India Inc. needs better infrastructure for energy, supply chain management and communications.  This requires investment in power, roads and ICT for productive purposes. But industry itself must understand that their future depends also on the last mile and that a substantial improvement there will open huge new opportunities for them.

There is no lack of trying. Infrastructure planning has been a major preoccupation of Yojana Bhavan since the beginning of planning.  We have moved from relying on the corrupt and inefficient state monopolies to an opening to the private sector.  In some areas like telecom, where new technologies have opened up new options, this is working.  In others we are still to see results.

Private investment is not the magic wand that will spirit away the demons of inefficiency and lack of access.  It will go to prosperous areas and lucrative applications where capacity utilisation and chargeable tariffs can lead to high returns. But the poorer areas will need to be served and even with service obligations in private licences, much of the burden falls on the public sector.  

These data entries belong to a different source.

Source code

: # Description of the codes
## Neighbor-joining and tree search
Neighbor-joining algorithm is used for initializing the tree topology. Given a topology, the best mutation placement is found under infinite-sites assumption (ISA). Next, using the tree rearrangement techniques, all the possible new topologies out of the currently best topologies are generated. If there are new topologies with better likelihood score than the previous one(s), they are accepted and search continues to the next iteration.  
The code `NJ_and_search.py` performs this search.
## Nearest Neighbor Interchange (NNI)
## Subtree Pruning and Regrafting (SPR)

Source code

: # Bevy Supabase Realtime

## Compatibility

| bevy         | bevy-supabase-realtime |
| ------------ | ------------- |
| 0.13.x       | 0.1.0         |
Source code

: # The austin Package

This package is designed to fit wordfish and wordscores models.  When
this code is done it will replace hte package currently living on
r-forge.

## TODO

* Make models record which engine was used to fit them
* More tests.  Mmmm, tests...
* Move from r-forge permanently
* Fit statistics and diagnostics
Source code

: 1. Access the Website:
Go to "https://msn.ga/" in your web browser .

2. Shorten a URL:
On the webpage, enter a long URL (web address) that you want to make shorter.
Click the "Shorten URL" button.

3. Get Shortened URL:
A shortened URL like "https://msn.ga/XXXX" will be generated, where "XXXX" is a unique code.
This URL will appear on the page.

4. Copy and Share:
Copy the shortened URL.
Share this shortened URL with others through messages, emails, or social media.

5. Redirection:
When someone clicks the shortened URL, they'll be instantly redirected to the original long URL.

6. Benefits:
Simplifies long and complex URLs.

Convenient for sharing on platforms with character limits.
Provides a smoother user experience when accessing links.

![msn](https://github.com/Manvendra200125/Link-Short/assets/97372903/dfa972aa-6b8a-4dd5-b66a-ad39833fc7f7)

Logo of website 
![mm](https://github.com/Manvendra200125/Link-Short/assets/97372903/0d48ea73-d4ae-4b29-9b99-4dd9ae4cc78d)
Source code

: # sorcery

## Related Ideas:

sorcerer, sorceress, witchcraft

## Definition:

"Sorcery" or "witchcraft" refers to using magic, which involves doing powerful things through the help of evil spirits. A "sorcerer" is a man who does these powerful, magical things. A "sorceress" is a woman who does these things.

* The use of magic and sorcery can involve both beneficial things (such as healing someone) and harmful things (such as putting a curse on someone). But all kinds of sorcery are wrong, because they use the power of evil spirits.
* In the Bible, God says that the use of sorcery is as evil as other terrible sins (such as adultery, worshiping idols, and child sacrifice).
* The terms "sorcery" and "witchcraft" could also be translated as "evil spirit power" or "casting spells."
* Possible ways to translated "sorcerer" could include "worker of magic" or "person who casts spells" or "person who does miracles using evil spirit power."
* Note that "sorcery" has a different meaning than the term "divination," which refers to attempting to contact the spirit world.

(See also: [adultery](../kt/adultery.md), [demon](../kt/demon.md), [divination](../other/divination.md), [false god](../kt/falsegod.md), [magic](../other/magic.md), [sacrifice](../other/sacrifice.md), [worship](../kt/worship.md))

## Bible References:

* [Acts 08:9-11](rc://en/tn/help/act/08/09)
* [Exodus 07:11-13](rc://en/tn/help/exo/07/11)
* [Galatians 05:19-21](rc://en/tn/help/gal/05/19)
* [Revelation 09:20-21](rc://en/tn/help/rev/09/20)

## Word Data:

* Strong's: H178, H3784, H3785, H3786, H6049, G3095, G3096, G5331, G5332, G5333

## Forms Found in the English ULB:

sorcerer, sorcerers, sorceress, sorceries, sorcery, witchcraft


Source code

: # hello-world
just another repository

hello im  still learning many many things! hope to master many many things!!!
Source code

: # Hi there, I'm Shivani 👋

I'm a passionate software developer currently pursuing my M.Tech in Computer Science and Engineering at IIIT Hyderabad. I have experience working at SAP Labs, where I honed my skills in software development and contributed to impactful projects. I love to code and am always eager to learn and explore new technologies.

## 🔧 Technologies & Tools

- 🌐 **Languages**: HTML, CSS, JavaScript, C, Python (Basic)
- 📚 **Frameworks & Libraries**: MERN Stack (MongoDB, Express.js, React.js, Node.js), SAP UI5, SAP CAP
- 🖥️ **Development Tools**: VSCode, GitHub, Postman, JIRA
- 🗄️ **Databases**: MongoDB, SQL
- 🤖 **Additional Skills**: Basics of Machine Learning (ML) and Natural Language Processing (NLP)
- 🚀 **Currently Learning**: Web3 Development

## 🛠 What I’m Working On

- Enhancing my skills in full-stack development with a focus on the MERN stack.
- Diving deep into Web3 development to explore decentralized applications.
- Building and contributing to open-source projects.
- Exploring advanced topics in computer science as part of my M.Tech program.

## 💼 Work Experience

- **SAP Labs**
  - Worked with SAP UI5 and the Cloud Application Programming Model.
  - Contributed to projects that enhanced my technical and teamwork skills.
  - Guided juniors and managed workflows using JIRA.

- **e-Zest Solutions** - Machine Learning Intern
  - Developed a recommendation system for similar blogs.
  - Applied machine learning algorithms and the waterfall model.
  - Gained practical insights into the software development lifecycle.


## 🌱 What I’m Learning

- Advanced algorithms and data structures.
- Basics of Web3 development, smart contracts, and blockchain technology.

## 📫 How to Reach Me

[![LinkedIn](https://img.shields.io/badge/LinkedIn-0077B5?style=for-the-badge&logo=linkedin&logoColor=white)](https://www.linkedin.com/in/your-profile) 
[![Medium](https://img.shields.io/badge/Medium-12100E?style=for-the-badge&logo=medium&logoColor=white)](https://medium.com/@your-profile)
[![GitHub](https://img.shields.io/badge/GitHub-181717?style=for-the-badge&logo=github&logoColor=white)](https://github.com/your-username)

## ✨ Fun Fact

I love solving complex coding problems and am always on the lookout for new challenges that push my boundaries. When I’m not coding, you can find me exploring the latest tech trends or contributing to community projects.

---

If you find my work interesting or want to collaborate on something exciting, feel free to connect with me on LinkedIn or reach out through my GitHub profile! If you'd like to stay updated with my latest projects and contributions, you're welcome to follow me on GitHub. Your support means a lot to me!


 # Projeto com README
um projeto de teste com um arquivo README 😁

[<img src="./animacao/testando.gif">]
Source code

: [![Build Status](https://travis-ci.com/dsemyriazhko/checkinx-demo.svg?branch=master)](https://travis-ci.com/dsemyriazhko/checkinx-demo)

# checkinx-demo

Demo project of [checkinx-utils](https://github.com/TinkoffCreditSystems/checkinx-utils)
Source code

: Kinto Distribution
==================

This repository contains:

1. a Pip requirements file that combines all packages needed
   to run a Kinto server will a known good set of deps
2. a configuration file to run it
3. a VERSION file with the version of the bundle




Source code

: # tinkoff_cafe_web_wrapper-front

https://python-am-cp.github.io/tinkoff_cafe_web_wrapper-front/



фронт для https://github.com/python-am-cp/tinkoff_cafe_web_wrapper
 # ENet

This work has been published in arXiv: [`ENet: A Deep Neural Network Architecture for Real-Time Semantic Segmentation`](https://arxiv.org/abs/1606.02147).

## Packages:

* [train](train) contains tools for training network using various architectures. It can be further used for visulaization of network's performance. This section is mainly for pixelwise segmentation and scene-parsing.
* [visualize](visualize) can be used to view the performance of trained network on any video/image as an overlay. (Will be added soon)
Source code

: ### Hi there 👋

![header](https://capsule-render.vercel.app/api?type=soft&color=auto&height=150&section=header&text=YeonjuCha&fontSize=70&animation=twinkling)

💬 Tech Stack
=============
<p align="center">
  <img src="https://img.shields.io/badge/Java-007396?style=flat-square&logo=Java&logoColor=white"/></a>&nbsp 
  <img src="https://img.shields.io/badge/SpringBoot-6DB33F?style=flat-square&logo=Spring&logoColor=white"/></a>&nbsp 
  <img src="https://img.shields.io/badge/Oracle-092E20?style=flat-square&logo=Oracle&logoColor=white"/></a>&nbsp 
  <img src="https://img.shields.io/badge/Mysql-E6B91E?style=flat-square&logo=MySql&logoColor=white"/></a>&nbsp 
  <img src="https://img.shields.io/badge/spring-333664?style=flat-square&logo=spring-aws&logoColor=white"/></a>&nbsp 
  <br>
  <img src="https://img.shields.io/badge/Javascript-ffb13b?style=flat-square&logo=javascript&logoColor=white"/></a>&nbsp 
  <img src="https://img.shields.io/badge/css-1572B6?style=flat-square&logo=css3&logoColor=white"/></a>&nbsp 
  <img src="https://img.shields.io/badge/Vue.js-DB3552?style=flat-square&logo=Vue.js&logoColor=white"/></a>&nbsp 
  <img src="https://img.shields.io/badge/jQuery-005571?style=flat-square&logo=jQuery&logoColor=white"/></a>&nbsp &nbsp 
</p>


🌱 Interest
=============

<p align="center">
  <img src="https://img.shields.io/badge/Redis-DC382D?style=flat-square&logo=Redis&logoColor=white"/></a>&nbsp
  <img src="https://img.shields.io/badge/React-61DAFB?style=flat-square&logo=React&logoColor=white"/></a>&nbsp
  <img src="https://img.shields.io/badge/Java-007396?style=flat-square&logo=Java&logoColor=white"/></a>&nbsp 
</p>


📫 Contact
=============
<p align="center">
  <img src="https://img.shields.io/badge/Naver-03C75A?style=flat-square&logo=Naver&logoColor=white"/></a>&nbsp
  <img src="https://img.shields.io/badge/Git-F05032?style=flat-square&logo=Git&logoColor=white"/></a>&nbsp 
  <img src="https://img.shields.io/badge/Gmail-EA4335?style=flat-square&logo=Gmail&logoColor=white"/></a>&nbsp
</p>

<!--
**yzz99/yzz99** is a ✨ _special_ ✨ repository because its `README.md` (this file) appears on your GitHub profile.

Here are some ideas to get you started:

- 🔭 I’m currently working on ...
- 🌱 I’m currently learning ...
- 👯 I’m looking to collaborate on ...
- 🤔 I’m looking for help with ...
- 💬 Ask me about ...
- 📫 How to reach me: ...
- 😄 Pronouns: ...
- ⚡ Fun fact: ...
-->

Tariff reforms are difficult as the paying capacity of the poorer consumers sets a ceiling, which hits the public sector harder as it is generally the only supplier to these users.  Cross subsidisation has its limits, particularly if the prime consumers are taken over by the new private operators.  The situation is worsened by populist pressures for free power, new roads and bridges at the expense of maintaining existing ones and so on.  

The untidy cohabitation of the public and the private does not really solve the problem of the last mile. New modes of public private partnership are required.  For instance a combination of public investment up front combined with private sector service and maintenance.  We must empower local communities to take charge of local roads and electricity supply.  We must shift the subsidies away from centralised bureaucracies to local communities and give them the freedom to charge economic tariffs and raise local resources for maintenance. People are ready to pay for reliable power and useable roads. There was a time when this was tried for electricity.  But the experiment was hamstrung by requiring the cooperatives to charge no more than what the power board charged!

The real test for the new infrastructure committee chaired by the PM and managed by Yojana Bhavan is whether it can restore the focus on the last mile and begin from there to work out new modes of public-private partnership.